Last June, NASA chief scientist Jim Green told USA Today with certainty that humans will be on Mars in the near future. The prospect of starting over on a new planet once we’ve decimated this one is beginning to feel ever-so-slightly less like science fiction than I’m comfortable with. The mere 12 years afforded to the world to stop climate change in its tracks by last year’s UN report can feel a bit like a death sentence. Meanwhile, evidence of historical bodies of water on the now-dry planet of Mars suggests that past life on the planet, at least, is not out of the question.
I spoke with earth sciences professor Marisa Palucis to learn about her research, including exactly how likely we are to send humans to Mars. Palucis’ research aims to understand how fluids shape the Earth, creating landscape features like river channels and deltas. She considers how these processes change with climate and applies her research to Mars as well, investigating when, where and how much water has flowed on its surface.
What’s something you find really interesting or exciting about the work you’re doing?
MP: I think it’s really fascinating that we think that Mars was once much more Earth-like — just thinking about the fact that there’s this planet there today that’s very cold and dry that once had rivers and lakes and maybe an ocean. Just being able to look at a landscape that’s 3 billion years old. Being able to say something about what it looked like and to think of the implications of that, like what if there was life on Mars? And understanding Mars’ past and its current state is also interesting in thinking about sending people to Mars. I just really like the idea that just by looking at the surface of a planet, you can understand its whole history. Its whole history is there — you just have to be able to read it.
What do you think about the possibility of past life on Mars or the prospect of sending humans to Mars in the future?
MP: A lot of times with the work I do, we’re trying to estimate. Say we have a lake on Mars, and we’re trying to say how long this lake lasted for, and it’ll be 10,000 to a million years. Which sounds like a long time, but life may have needed a much longer period of time. So it seems like you need to have a very long period of time where you have fairly stable conditions for life to develop, and then it’s able to adapt when you have more extreme environments. That’s interesting for me to think about, or at least it puts my work into perspective. It’s really important to think about if there’s an ocean on Mars. Was it there for just a million years, or was it there for the first half billion years, in which case life could’ve evolved on Mars? And then there’s this idea of if it did evolve, as the planet was drying out, did that life go into the subsurface? So, is it still there? And if we go there, we’re going to introduce life, and is that going to somehow affect life there? Even though it’s probably going to be simple life on Mars, we’re going to affect that. I think that’s really interesting. For the scientist part of me, it’s great working with rovers and satellites, but everything’s at a much slower pace because the rovers slowly go along. They can only take pictures from so far, so being able to send actual people there would be amazing. I feel like a geologist could do in a month what it takes years for the rovers to do. I think that aspect of it is really interesting to think about. Maybe someday we’re going to send a person or maybe a group of people to Mars.

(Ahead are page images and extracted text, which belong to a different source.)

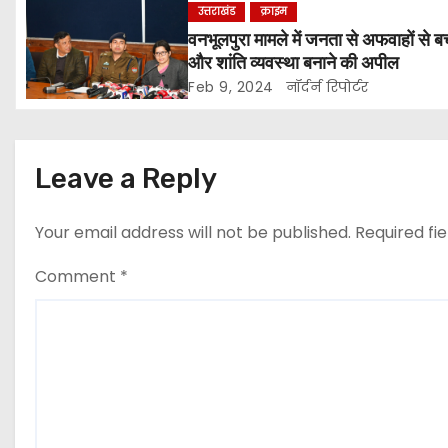
उत्तराखंड
क्राइम
g
वनभूलपुरा मामले में जनता से अफवाहों से ब
और शांति व्यवस्था बनाने की अपील
a
Feb 9, 2024
नॉर्दर्न रिपोर्टर
t
i
Leave a Reply
o
Your email address will not be published.
Required fi
n
Comment
*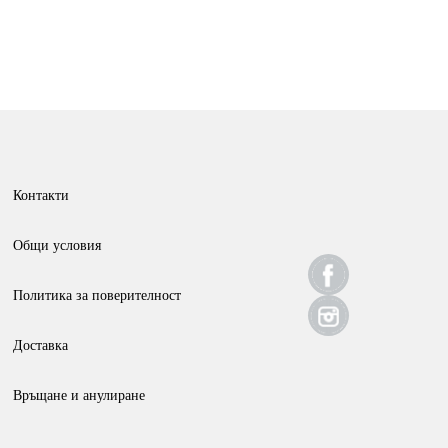
This
product
has
multiple
variants.
The
options
Контакти
may
be
Общи условия
chosen
Политика за поверителност
on
the
Доставка
product
page
Връщане и анулиране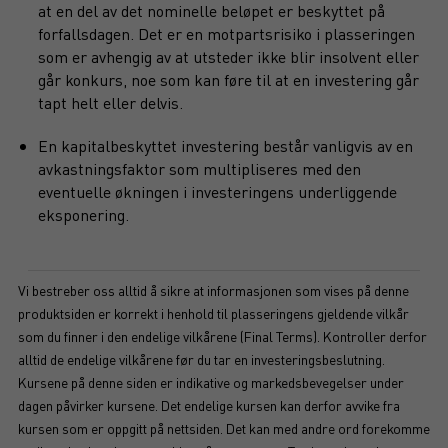
at en del av det nominelle beløpet er beskyttet på
forfallsdagen. Det er en motpartsrisiko i plasseringen
som er avhengig av at utsteder ikke blir insolvent eller
går konkurs, noe som kan føre til at en investering går
tapt helt eller delvis.
En kapitalbeskyttet investering består vanligvis av en
avkastningsfaktor som multipliseres med den
eventuelle økningen i investeringens underliggende
eksponering.
Vi bestreber oss alltid å sikre at informasjonen som vises på denne
produktsiden er korrekt i henhold til plasseringens gjeldende vilkår
som du finner i den endelige vilkårene (Final Terms). Kontroller derfor
alltid de endelige vilkårene før du tar en investeringsbeslutning.
Kursene på denne siden er indikative og markedsbevegelser under
dagen påvirker kursene. Det endelige kursen kan derfor avvike fra
kursen som er oppgitt på nettsiden. Det kan med andre ord forekomme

Is there a relationship between your work and climate change?
MP: Mars is an example of a planet that has gone through drastic climate change. It once was potentially habitable, and life could have evolved. Due to varying reasons, it’s losing its atmosphere, and now it’s cold and dry. It’s this very drastic example of what can happen when climate change happens. Part of my work is really trying to figure out how that changing climate happened and how it’s recorded in the geology. For the work I do, the work on Earth, I think a lot about these very steep landscapes. A lot of my work has been on the west coast in steep mountain ranges. With climate change there, we’re getting these periods of increased forest fires and wildfire, and the vegetation is really important for keeping soil on the hillslope and not having it transport down into mudslides and into people’s homes. With increased frequency of these fires, and then bigger storms due to climate change, climate change is changing the amount and size and how long fires last and storms last. It’s creating this perfect storm, where you get a lot more risk for landsliding and slope failure and things that really do affect people that either live within those mountain communities or people who live at the base of them. These landslides or debris flows or floods come out of these mountains and essentially onto the floodplain where people live. For me, climate change is not something I think about it in terms of how I can stop it. It’s more just that this is the effect that it’s having on this one aspect of human health and safety. It affects the landscape. And there’s other people within my field who study a more long-term picture. Like if you build up a mountain, that affects the climate pattern and how wind and things move. But for me it’s more how climate is increasing these storms and fires and how that affects landscapes. I’m trying to get a grasp of, before it’s too late, what the baseline is. How do these systems work in general? And this is the hard thing about doing earth science right now. What is the forest fire, climate, debris flow and landslide cycle like? What’s the normal? But we’re in this pattern of change, and so it’s hard to say what’s normal because we’re seeing increased storm sizes, or they’re happening more often or forest fires are hotter or bigger. So it’s hard to get this baseline. That part has been interesting with just trying to figure out if this is normal. Has this been happening for the last hundred years? Is this the new normal?
This interview has been edited and condensed for clarity and length.